Alice In Chains
Originally a heavy metal band, Alice In Chains was one of the first Seattle bands to sign with a major label in 1990.
They tempered their sound with a dark, brooding quality emblematic of the developing grunge scene which instantly broadened their appeal and earned them a Grammy nomination for Man In The Box (from the 1990 album Face Lift).
In the wake of Nirvana's success with Nevermind, 1992's Dirt hit the US Top 10 and sold over three million copies.
But by then Vocalist Layne Staley's spiralling heroin addiction was derailing the band even if it did gift them high-quality tracks like God Smack, Junkhead, Angry Chair and the powerful Would? all of which referenced drug use.
Their Jar Of Flies (1994) became the first EP to top the Billboard album chart, and their self-titled 1995 LP also reached #1.
Staley entered rehab programs many times but his drug problems continued, curtailing the band's touring.

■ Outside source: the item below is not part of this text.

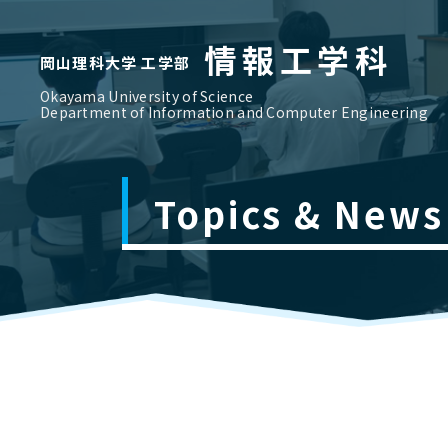
情報工学科
岡山理科大学 工学部
Okayama University of Science
Department of Information and Computer Engineering
Topics & News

Their final performance was in July 1996 in Missouri.
In 1998 the band recorded two tracks for the 1999 box set, Music bank, then Staley went into seclusion.

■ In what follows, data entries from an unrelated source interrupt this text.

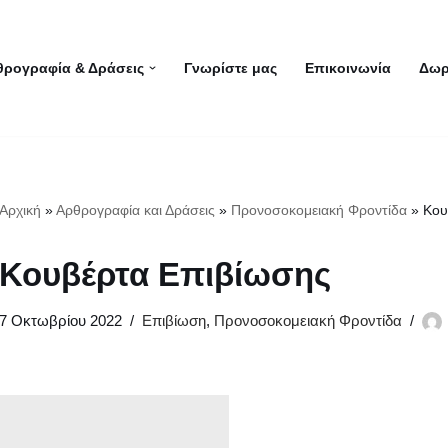
θρογραφία & Δράσεις
Γνωρίστε μας
Επικοινωνία
Δωρ
Αρχική
»
Αρθρογραφία και Δράσεις
»
Προνοσοκομειακή Φροντίδα
»
Κου
Κουβέρτα Επιβίωσης
7 Οκτωβρίου 2022
Επιβίωση
,
Προνοσοκομειακή Φροντίδα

On 19 April 2002, police found Staley's body in his Seattle home. He had died approximately two weeks earlier after overdosing on a "speedball" - a mix of heroin and cocaine. He was 34 years old.
The band was reborn in 2004 when drummer Sean Kinney suggested the surviving members reform for a benefit show for victims of the Indonesian tsunami. They did this with guest vocalists such as Metallica's James Hetfield, and with the intention that it would stop there.
But buoyed by the response and the thrill of playing their songs once again, the trio began taking baby steps toward a full-blown return, recruiting Cantrell's friend William DuVall - the frontman for Atlanta band Comes With The Fall - and hitting the road.